Passage
--------------------------------------------------
This discussion has been archived. No new comments can be posted.

New Worm Morto Using RDP To Infect Windows PCs

Comments Filter:
  • by jhoegl ( 638955 ) on Sunday August 28, 2011 @12:51PM (#37234952)
    A lot of IT uses RDP to access servers remotely. Terminal Services is also used heavily by companies.

    So I was wondering when someone would find and then use an exploit against them. It was only a matter of time :(.

    The good news is the damage may be minimal as it seems to only effect 2k3 R2 servers, at least that is what is reported. It may be all of 2k3 or all 2k3/2k8.
    • Re:Finally (Score:5, Informative)

      by jhoegl ( 638955 ) on Sunday August 28, 2011 @12:55PM (#37234984)
      Hmmmm, after reading the article, I do not see any actual exploit being used and it is required that the server or account that was seemingly brute forced (only possible way) is required to have some GPO allowances such as root C or D drive access, the execute permissions on that drive.
      • Re:Finally (Score:4, Informative)

        by jhoegl ( 638955 ) on Sunday August 28, 2011 @01:00PM (#37235010)
        Yup, brute force... From a post in the linked thread

        And in my current knowledge, if you get infected, it means you have way too EASY PASSWORD.- Meitzi

        • Re:Finally (Score:4, Informative)
--------------------------------------------------
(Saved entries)
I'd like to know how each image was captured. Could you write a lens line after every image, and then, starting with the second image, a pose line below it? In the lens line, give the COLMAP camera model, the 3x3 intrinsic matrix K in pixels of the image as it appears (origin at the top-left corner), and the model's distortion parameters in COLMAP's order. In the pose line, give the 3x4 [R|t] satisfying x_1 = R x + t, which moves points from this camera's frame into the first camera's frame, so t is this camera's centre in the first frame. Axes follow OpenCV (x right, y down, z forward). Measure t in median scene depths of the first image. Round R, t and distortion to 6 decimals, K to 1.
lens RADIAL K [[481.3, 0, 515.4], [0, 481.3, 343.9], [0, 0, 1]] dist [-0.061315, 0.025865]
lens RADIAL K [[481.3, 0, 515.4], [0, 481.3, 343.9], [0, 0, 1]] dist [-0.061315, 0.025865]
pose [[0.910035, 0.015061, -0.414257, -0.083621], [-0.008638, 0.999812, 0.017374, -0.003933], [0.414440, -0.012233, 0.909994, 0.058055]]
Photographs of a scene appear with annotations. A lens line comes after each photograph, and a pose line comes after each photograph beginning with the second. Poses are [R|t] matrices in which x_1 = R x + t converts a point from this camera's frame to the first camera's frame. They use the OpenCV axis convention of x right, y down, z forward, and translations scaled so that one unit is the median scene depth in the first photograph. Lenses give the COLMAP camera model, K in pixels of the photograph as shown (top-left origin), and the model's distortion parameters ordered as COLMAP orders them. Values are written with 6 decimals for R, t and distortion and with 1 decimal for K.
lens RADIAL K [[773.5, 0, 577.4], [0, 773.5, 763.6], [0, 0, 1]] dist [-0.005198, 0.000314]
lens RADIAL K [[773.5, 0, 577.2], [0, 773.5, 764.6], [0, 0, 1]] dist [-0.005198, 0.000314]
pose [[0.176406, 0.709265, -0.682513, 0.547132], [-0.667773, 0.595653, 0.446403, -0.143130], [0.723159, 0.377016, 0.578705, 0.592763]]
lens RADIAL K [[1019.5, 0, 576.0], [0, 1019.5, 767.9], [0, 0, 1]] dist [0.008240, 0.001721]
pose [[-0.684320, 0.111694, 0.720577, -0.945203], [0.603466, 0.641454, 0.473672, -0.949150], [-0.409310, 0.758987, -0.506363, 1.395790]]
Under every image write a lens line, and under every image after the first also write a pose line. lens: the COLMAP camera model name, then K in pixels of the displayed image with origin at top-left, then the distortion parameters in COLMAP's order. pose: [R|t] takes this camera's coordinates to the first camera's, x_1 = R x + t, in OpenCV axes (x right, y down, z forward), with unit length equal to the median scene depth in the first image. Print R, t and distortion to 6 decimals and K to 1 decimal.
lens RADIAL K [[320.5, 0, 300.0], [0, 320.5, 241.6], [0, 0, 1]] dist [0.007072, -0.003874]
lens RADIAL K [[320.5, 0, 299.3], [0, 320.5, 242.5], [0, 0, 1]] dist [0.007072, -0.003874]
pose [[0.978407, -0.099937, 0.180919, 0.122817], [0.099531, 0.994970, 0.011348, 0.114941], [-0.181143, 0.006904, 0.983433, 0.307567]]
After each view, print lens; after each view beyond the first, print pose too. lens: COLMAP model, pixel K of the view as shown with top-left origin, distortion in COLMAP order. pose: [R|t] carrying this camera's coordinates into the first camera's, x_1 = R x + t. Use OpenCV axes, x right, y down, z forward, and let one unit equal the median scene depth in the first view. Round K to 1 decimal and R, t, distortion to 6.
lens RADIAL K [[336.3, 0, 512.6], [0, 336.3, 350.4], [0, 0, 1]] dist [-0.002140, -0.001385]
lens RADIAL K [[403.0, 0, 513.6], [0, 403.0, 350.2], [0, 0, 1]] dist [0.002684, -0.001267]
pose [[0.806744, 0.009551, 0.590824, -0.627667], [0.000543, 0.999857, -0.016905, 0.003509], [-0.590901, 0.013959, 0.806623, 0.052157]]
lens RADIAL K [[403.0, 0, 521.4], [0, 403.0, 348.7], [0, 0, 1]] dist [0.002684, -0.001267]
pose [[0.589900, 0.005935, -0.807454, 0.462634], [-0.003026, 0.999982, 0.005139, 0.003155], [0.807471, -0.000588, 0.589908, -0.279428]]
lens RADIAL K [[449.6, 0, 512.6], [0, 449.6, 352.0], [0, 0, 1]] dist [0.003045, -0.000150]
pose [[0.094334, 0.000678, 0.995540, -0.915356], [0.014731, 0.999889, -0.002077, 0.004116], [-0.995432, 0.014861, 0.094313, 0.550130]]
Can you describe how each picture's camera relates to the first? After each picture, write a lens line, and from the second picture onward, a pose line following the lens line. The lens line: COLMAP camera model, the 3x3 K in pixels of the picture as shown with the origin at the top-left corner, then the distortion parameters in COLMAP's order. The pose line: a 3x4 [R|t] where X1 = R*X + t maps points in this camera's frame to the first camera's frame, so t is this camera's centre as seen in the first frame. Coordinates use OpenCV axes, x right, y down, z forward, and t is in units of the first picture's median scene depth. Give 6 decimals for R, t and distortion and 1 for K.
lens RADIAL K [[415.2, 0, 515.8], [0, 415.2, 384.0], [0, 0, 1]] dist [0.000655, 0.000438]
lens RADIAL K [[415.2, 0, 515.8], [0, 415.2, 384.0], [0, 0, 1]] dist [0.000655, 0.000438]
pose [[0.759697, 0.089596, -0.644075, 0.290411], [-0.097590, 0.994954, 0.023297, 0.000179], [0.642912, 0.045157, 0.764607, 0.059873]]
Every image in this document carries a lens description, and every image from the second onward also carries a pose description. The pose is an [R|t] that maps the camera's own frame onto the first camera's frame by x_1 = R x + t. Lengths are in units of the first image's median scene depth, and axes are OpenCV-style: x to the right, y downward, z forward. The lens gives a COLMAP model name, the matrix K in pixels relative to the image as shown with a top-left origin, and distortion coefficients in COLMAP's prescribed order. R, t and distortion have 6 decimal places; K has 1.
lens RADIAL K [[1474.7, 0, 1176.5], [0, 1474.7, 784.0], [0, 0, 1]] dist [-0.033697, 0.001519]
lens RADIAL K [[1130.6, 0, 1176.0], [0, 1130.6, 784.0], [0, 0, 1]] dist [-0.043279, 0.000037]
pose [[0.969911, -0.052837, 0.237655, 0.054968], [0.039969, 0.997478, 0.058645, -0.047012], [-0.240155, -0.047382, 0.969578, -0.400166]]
--------------------------------------------------
Problems and tasks
(a) Answer these questions from the comment thread on the Morto worm:
(i) Which servers does the first comment say the worm seems to affect?
(ii) After reading the article, what does the poster say he does not see being used?
(iii) In the quoted remark from Meitzi, what does getting infected mean?
(b) Supply the body of the next reply in the comment thread on the Morto worm, picking up after the last reply header.
The saved entries are separate material from the comment thread.

Task-by-task answers
(a)
(i) 2k3 R2 servers
(ii) Any actual exploit
(iii) That you have way too easy a password

(b)
          by jhoegl ( 638955 ) on Sunday August 28, 2011 @01:02PM (#37235030)
          • Re:Finally (Score:5, Interesting)

            by jhoegl ( 638955 ) on Sunday August 28, 2011 @01:04PM (#37235052)
            Finally finally... LOL

            If you get hacked, you deserve it.

            Compromising Remote Desktop connections on a network: Port 3389 (RDP)
            Worm:Win32/Morto.A cycles through IP addresses on the affected computer's subnet and attempts to connect to located systems as administrator using passwords from the following list:

            *1234
            0
            111
            123
            369
            1111
            12345
            111111
            123123
            123321
            123456
            168168
            520520
            654321
            666666
            888888
            1234567
            12345678
            123456789
            1234567890
            !@#$%^
            %u%
            %u%12
            1234qwer
            1q2w3e
            1qaz2wsx
            aaa
            abc123
            abcd1234
            admin
            admin123
            letmein
            pass
            password
            server
            test
            user

            • Lol, I love it.

              666666
              888888

              No....not 777777. They'll be expecting that.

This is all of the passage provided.